## Problem to solve
From the data that follows, copy every line with the string "four".

## The input
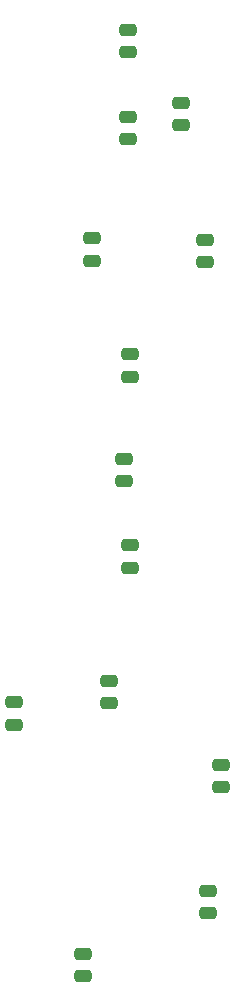
<source format=gbp>
%TF.GenerationSoftware,KiCad,Pcbnew,8.0.4*%
%TF.CreationDate,2024-08-12T18:31:44+02:00*%
%TF.ProjectId,HCP65 Kernal Mode,48435036-3520-44b6-9572-6e616c204d6f,V0*%
%TF.SameCoordinates,PX525bfc0PY43d3480*%
%TF.FileFunction,Paste,Bot*%
%TF.FilePolarity,Positive*%
%FSLAX46Y46*%
G04 Gerber Fmt 4.6, Leading zero omitted, Abs format (unit mm)*
G04 Created by KiCad (PCBNEW 8.0.4) date 2024-08-12 18:31:44*
%MOMM*%
%LPD*%
G01*
G04 APERTURE LIST*
G04 Aperture macros list*
%AMRoundRect*
0 Rectangle with rounded corners*
0 $1 Rounding radius*
0 $2 $3 $4 $5 $6 $7 $8 $9 X,Y pos of 4 corners*
0 Add a 4 corners polygon primitive as box body*
4,1,4,$2,$3,$4,$5,$6,$7,$8,$9,$2,$3,0*
0 Add four circle primitives for the rounded corners*
1,1,$1+$1,$2,$3*
1,1,$1+$1,$4,$5*
1,1,$1+$1,$6,$7*
1,1,$1+$1,$8,$9*
0 Add four rect primitives between the rounded corners*
20,1,$1+$1,$2,$3,$4,$5,0*
20,1,$1+$1,$4,$5,$6,$7,0*
20,1,$1+$1,$6,$7,$8,$9,0*
20,1,$1+$1,$8,$9,$2,$3,0*%
G04 Aperture macros list end*
%ADD10RoundRect,0.250000X0.475000X-0.250000X0.475000X0.250000X-0.475000X0.250000X-0.475000X-0.250000X0*%
%ADD11RoundRect,0.250000X-0.475000X0.250000X-0.475000X-0.250000X0.475000X-0.250000X0.475000X0.250000X0*%
G04 APERTURE END LIST*
D10*
%TO.C,C14*%
X19050000Y-16428000D03*
X19050000Y-14528000D03*
%TD*%
%TO.C,C15*%
X12700000Y-42291000D03*
X12700000Y-40391000D03*
%TD*%
%TO.C,C12*%
X9525000Y-16301000D03*
X9525000Y-14401000D03*
%TD*%
%TO.C,C4*%
X12700000Y-26122208D03*
X12700000Y-24222208D03*
%TD*%
%TO.C,C7*%
X12573000Y-6014000D03*
X12573000Y-4114000D03*
%TD*%
%TO.C,C11*%
X12192000Y-34970000D03*
X12192000Y-33070000D03*
%TD*%
%TO.C,C5*%
X10922000Y-53766000D03*
X10922000Y-51866000D03*
%TD*%
%TO.C,C8*%
X20447000Y-60878000D03*
X20447000Y-58978000D03*
%TD*%
%TO.C,C2*%
X19304000Y-71546000D03*
X19304000Y-69646000D03*
%TD*%
%TO.C,C13*%
X17018000Y-4826000D03*
X17018000Y-2926000D03*
%TD*%
%TO.C,C1*%
X8763000Y-76880000D03*
X8763000Y-74980000D03*
%TD*%
D11*
%TO.C,C3*%
X2921000Y-53676000D03*
X2921000Y-55576000D03*
%TD*%
D10*
%TO.C,C6*%
X12573000Y1352000D03*
X12573000Y3252000D03*
%TD*%
M02*

</source>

## Solution to the exercise
0 Add four circle primitives for the rounded corners*
0 Add four rect primitives between the rounded corners*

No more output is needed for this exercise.